• _Requirement_
Retype every line of the listing below precisely as it appears, leaving out the pictures.

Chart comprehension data
━━━━━━━━

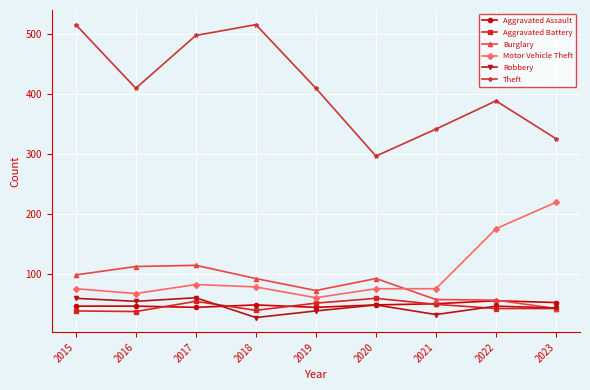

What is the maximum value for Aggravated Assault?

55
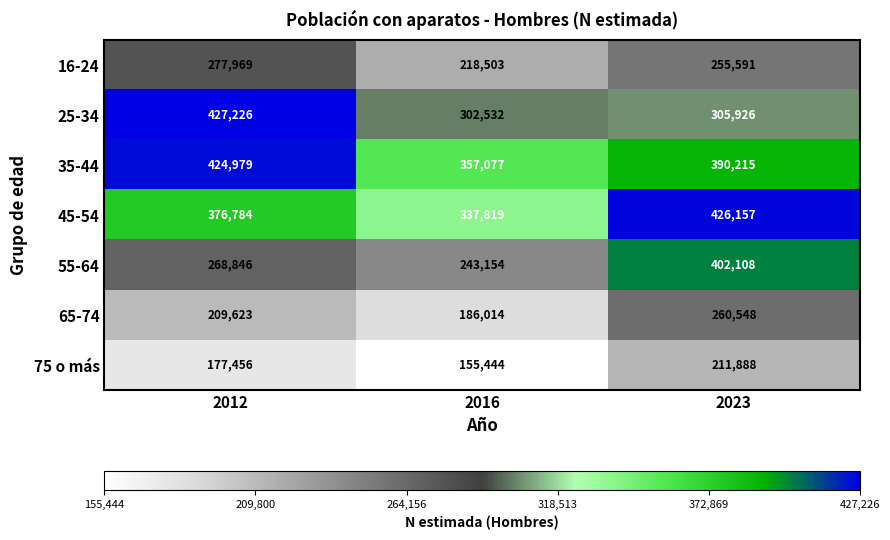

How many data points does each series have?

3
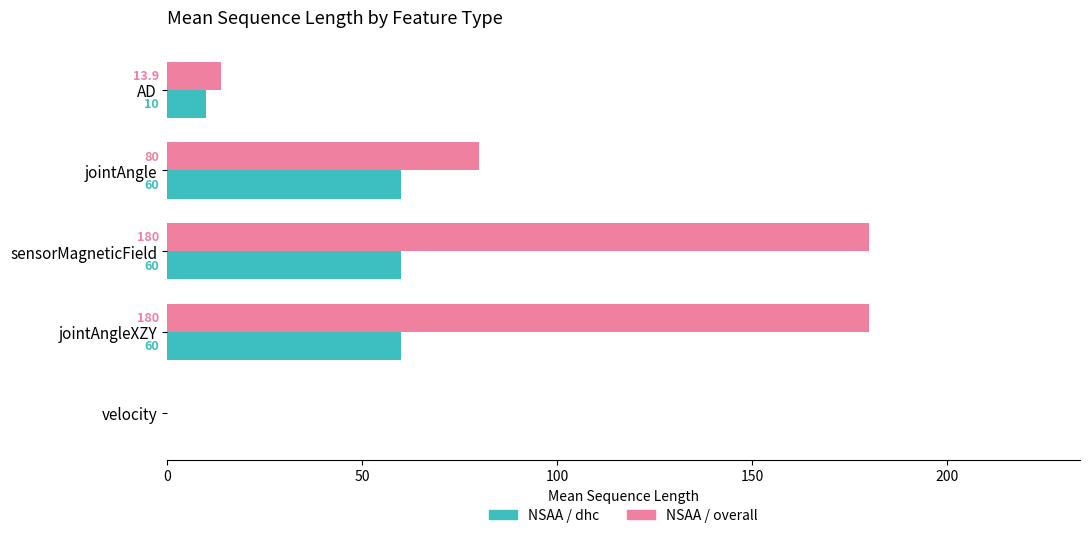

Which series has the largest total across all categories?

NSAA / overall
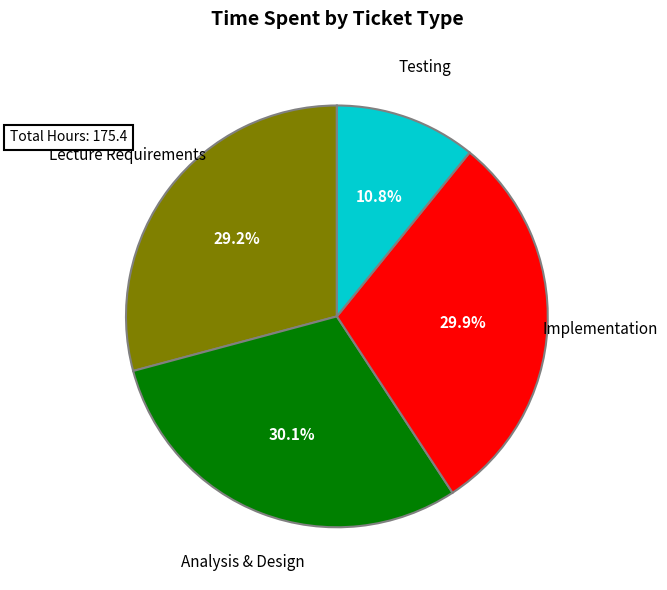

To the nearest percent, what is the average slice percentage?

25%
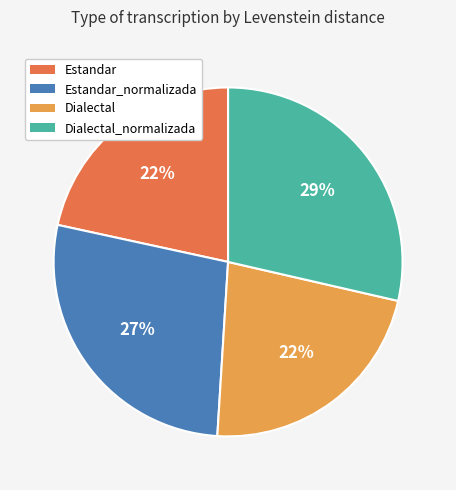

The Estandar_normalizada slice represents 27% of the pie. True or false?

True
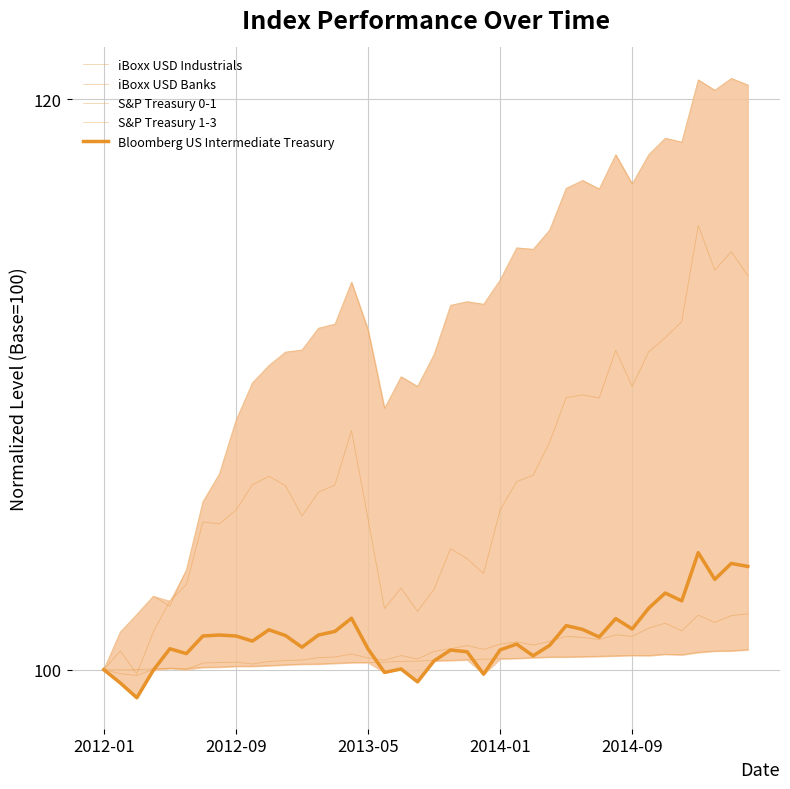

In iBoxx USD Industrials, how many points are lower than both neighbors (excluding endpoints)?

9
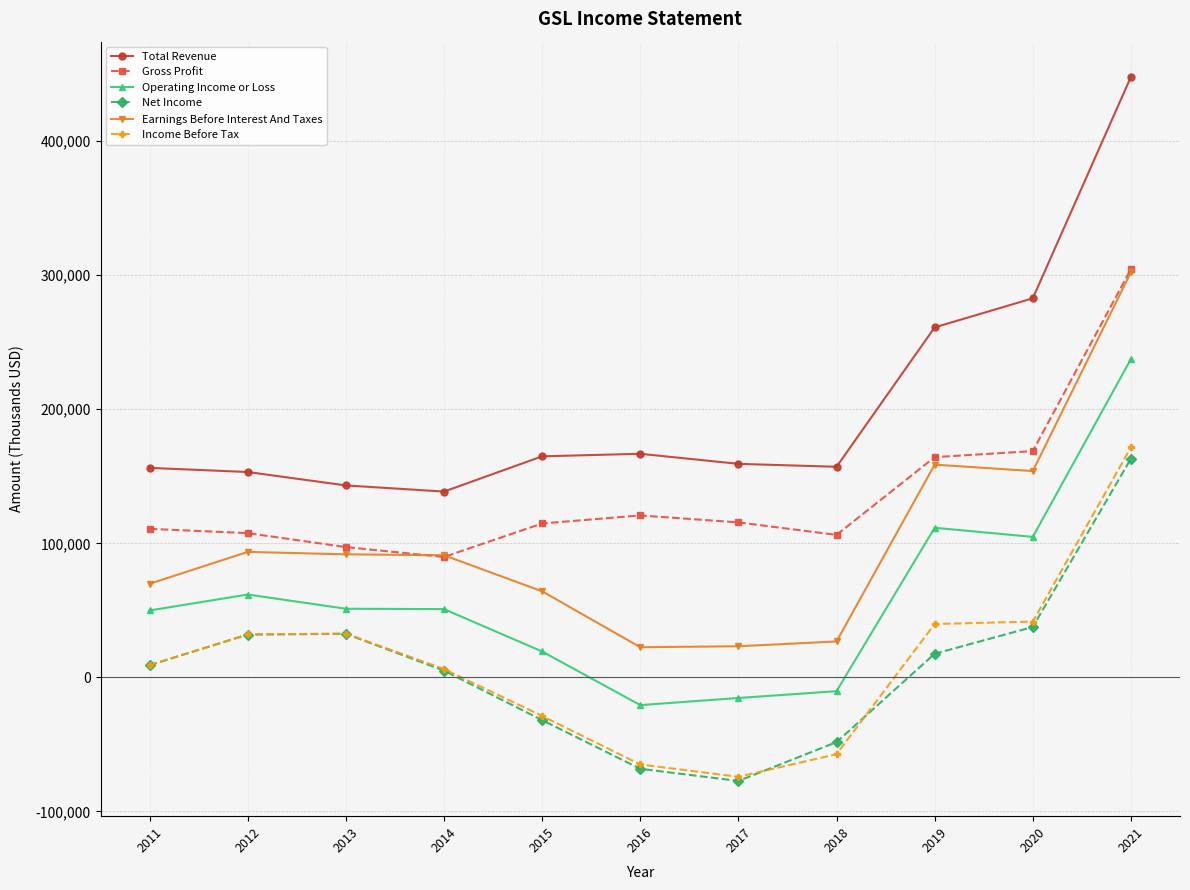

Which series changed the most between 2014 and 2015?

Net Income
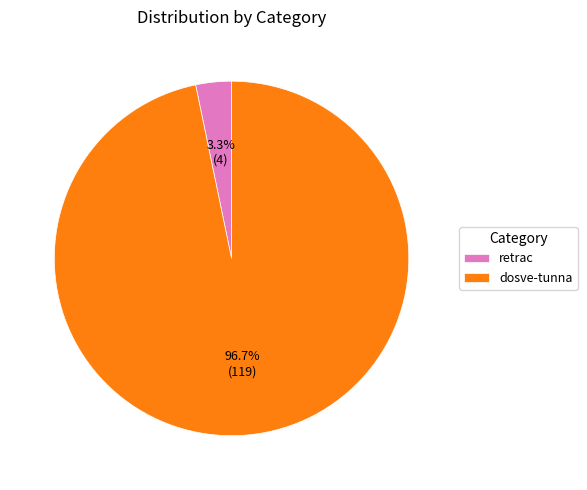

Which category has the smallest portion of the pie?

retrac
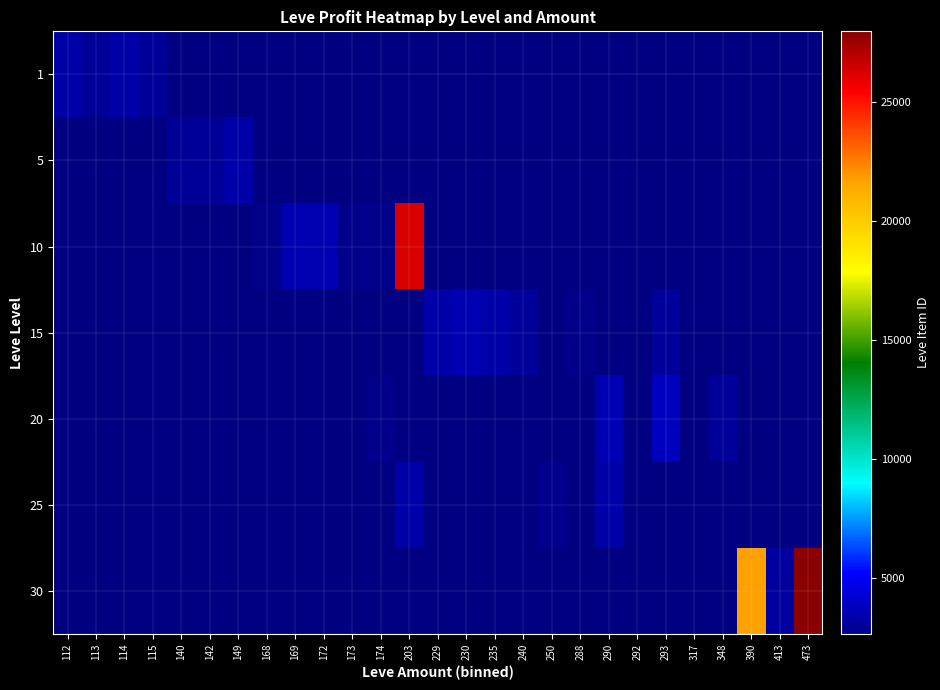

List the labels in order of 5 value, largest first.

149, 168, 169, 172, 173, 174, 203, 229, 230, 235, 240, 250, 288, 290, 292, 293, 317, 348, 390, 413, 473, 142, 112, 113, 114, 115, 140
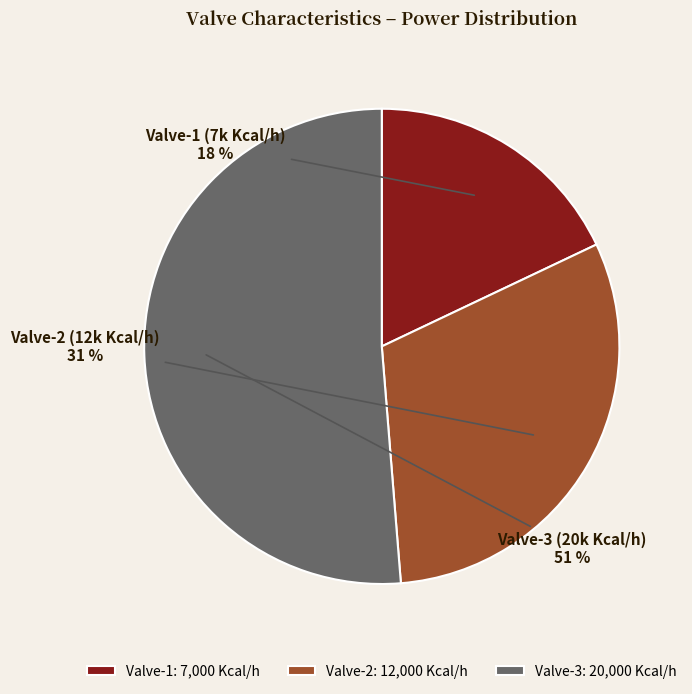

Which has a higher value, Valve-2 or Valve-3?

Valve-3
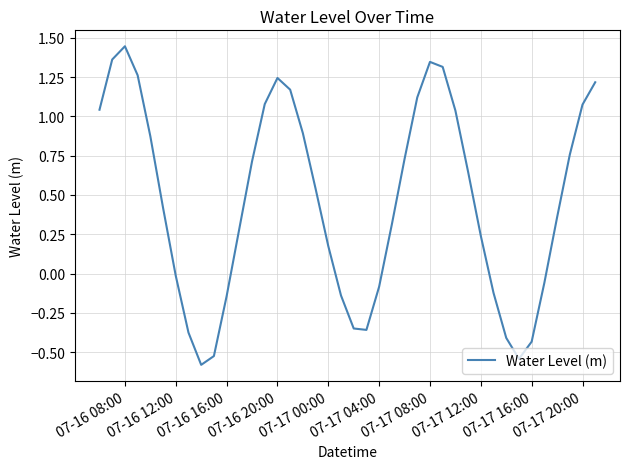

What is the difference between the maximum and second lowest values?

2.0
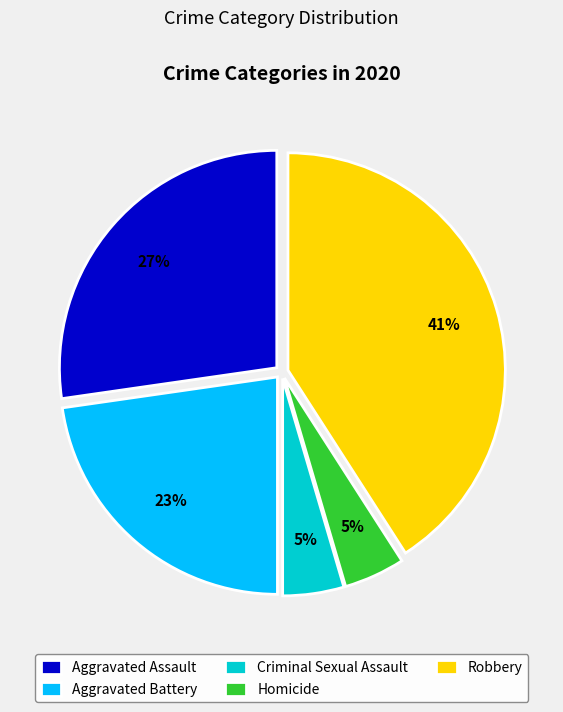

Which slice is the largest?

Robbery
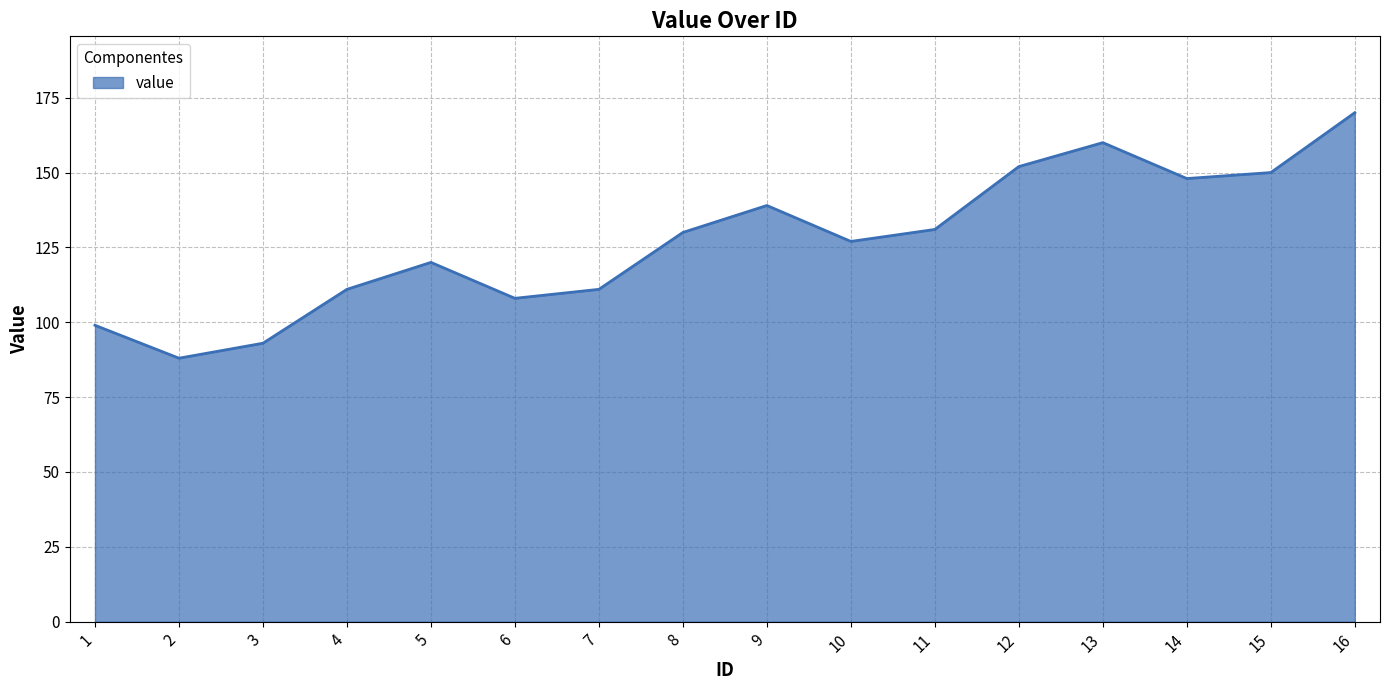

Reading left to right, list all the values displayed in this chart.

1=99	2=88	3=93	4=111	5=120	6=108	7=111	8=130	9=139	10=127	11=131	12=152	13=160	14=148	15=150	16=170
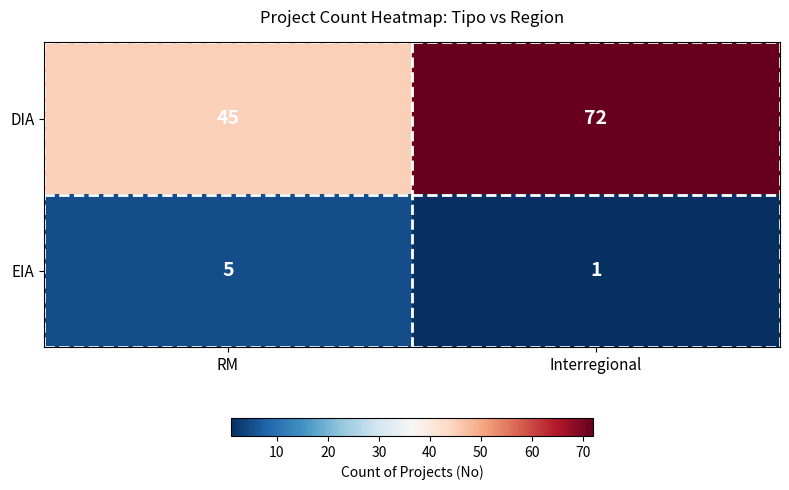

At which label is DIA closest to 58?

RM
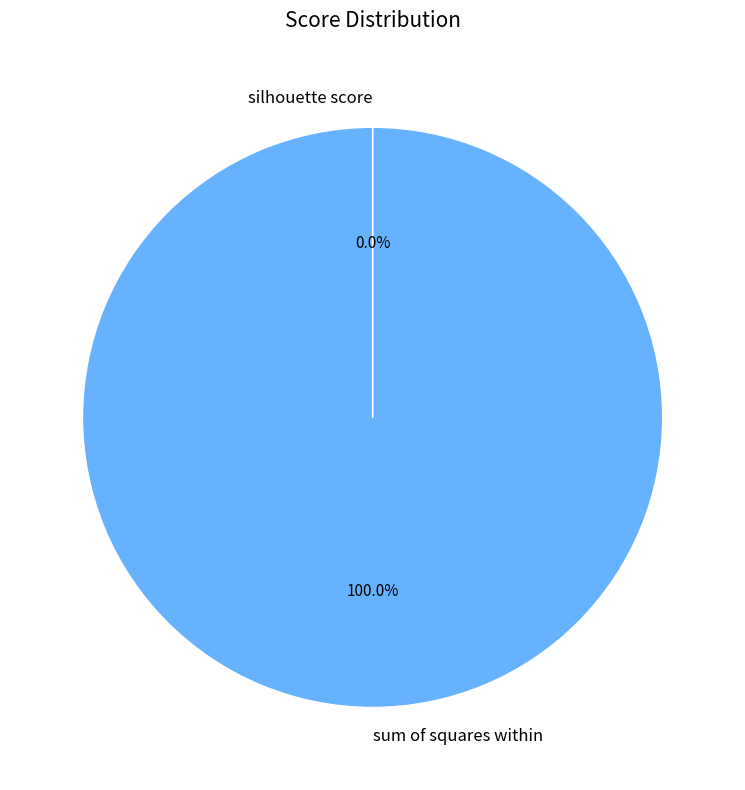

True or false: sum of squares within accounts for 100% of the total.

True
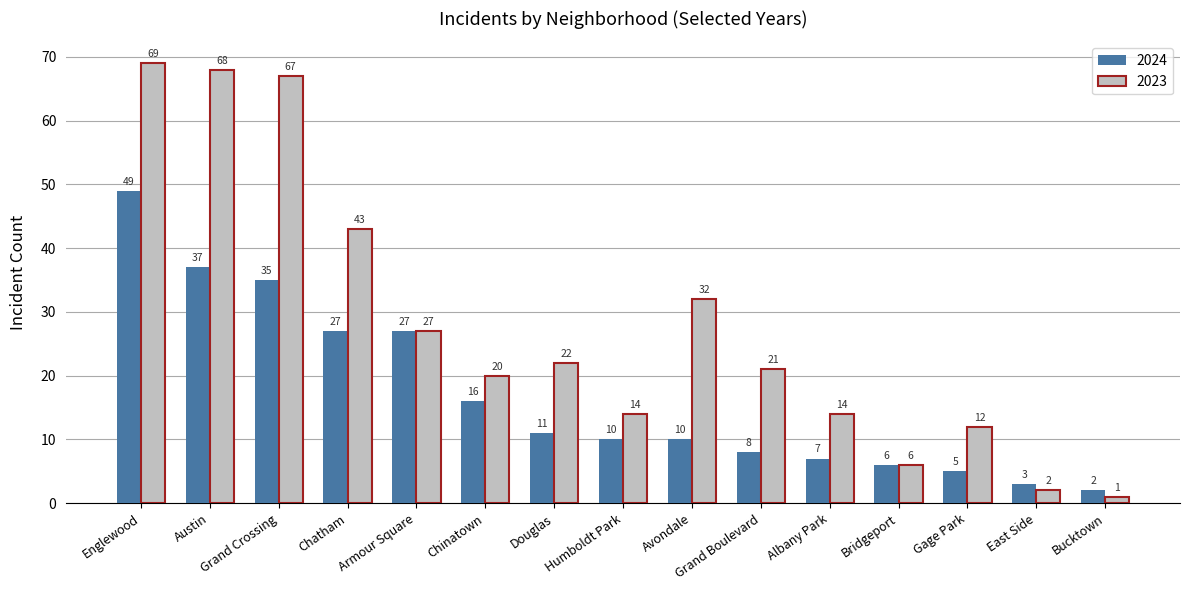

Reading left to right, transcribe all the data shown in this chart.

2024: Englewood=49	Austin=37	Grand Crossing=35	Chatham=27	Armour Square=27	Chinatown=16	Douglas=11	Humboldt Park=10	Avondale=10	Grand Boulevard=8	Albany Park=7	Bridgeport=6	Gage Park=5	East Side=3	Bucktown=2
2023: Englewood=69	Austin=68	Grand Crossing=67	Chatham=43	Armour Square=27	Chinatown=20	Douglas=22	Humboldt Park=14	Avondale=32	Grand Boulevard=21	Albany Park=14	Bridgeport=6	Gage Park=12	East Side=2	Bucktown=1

━━━━━━━━

• _Answer to the problem_
What is the maximum value for Aggravated Assault?

55

How many data points does each series have?

3

Which series has the largest total across all categories?

NSAA / overall

To the nearest percent, what is the average slice percentage?

25%

The Estandar_normalizada slice represents 27% of the pie. True or false?

True

In iBoxx USD Industrials, how many points are lower than both neighbors (excluding endpoints)?

9

Which series changed the most between 2014 and 2015?

Net Income

Which category has the smallest portion of the pie?

retrac

List the labels in order of 5 value, largest first.

149, 168, 169, 172, 173, 174, 203, 229, 230, 235, 240, 250, 288, 290, 292, 293, 317, 348, 390, 413, 473, 142, 112, 113, 114, 115, 140

Which has a higher value, Valve-2 or Valve-3?

Valve-3

What is the difference between the maximum and second lowest values?

2.0

Which slice is the largest?

Robbery

Reading left to right, list all the values displayed in this chart.

1=99	2=88	3=93	4=111	5=120	6=108	7=111	8=130	9=139	10=127	11=131	12=152	13=160	14=148	15=150	16=170

At which label is DIA closest to 58?

RM

True or false: sum of squares within accounts for 100% of the total.

True

Reading left to right, transcribe all the data shown in this chart.

2024: Englewood=49	Austin=37	Grand Crossing=35	Chatham=27	Armour Square=27	Chinatown=16	Douglas=11	Humboldt Park=10	Avondale=10	Grand Boulevard=8	Albany Park=7	Bridgeport=6	Gage Park=5	East Side=3	Bucktown=2
2023: Englewood=69	Austin=68	Grand Crossing=67	Chatham=43	Armour Square=27	Chinatown=20	Douglas=22	Humboldt Park=14	Avondale=32	Grand Boulevard=21	Albany Park=14	Bridgeport=6	Gage Park=12	East Side=2	Bucktown=1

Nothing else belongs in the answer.